__Excerpted data__
_____
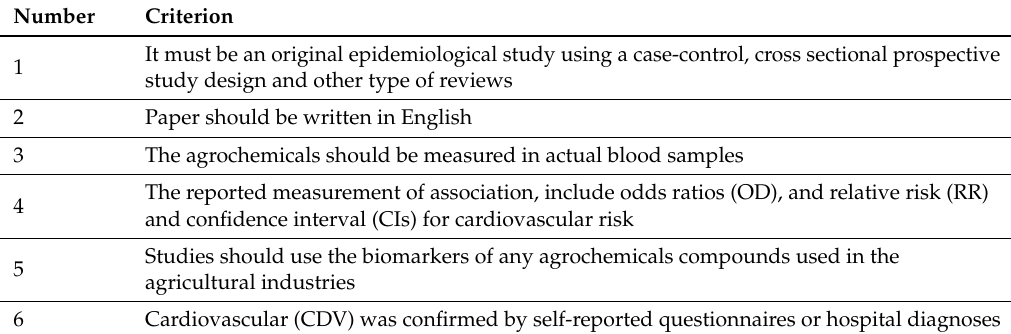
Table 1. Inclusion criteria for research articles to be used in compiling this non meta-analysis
_____
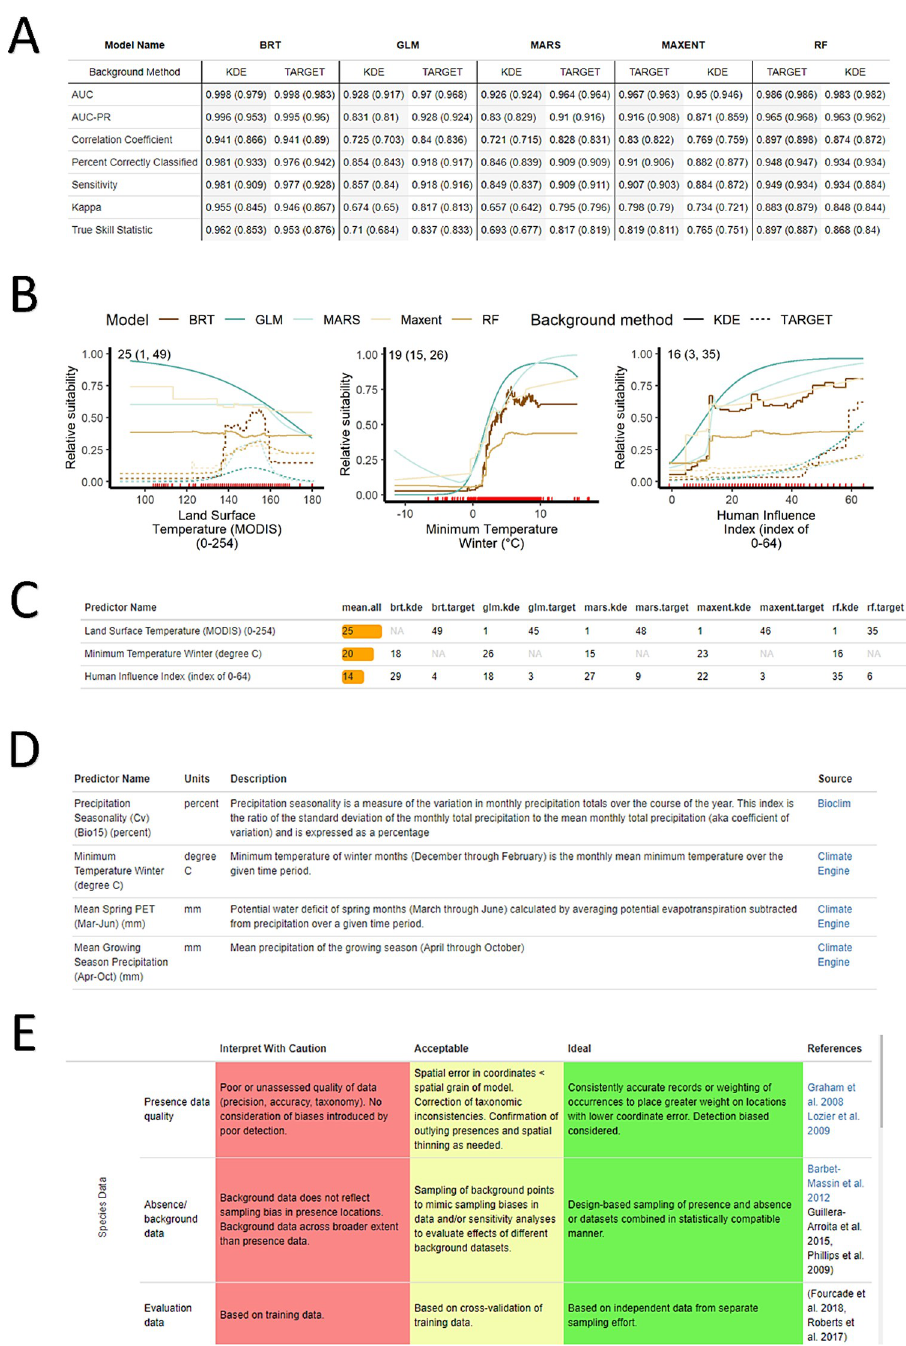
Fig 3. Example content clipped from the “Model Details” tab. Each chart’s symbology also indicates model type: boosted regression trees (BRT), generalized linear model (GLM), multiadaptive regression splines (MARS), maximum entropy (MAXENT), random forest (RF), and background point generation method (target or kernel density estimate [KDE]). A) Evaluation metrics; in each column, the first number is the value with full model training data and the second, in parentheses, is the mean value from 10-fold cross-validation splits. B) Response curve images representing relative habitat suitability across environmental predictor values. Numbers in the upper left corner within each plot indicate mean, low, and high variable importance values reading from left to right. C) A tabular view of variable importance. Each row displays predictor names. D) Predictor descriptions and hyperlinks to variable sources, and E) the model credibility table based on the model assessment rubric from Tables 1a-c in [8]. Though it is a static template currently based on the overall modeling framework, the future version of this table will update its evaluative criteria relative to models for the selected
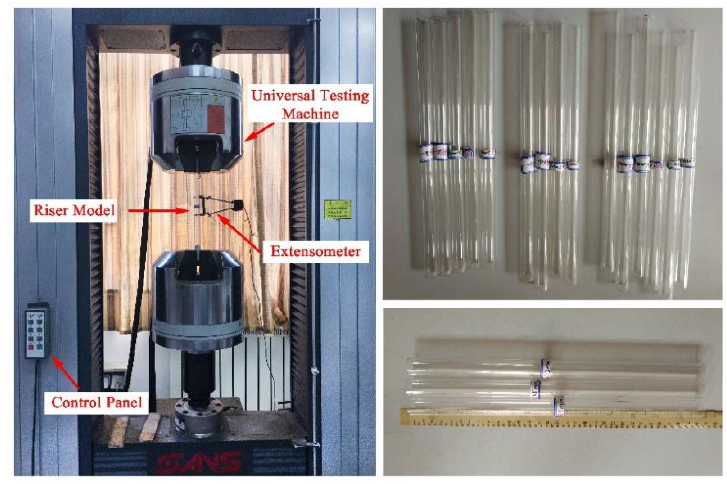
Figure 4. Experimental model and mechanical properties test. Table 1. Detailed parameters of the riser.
_____
__Problem to work on__
Pull out all lines of the data with the string "criteria".

__Output below__
Table 1. Inclusion criteria for research articles to be used in compiling this non meta-analysis
Fig 3. Example content clipped from the “Model Details” tab. Each chart’s symbology also indicates model type: boosted regression trees (BRT), generalized linear model (GLM), multiadaptive regression splines (MARS), maximum entropy (MAXENT), random forest (RF), and background point generation method (target or kernel density estimate [KDE]). A) Evaluation metrics; in each column, the first number is the value with full model training data and the second, in parentheses, is the mean value from 10-fold cross-validation splits. B) Response curve images representing relative habitat suitability across environmental predictor values. Numbers in the upper left corner within each plot indicate mean, low, and high variable importance values reading from left to right. C) A tabular view of variable importance. Each row displays predictor names. D) Predictor descriptions and hyperlinks to variable sources, and E) the model credibility table based on the model assessment rubric from Tables 1a-c in [8]. Though it is a static template currently based on the overall modeling framework, the future version of this table will update its evaluative criteria relative to models for the selected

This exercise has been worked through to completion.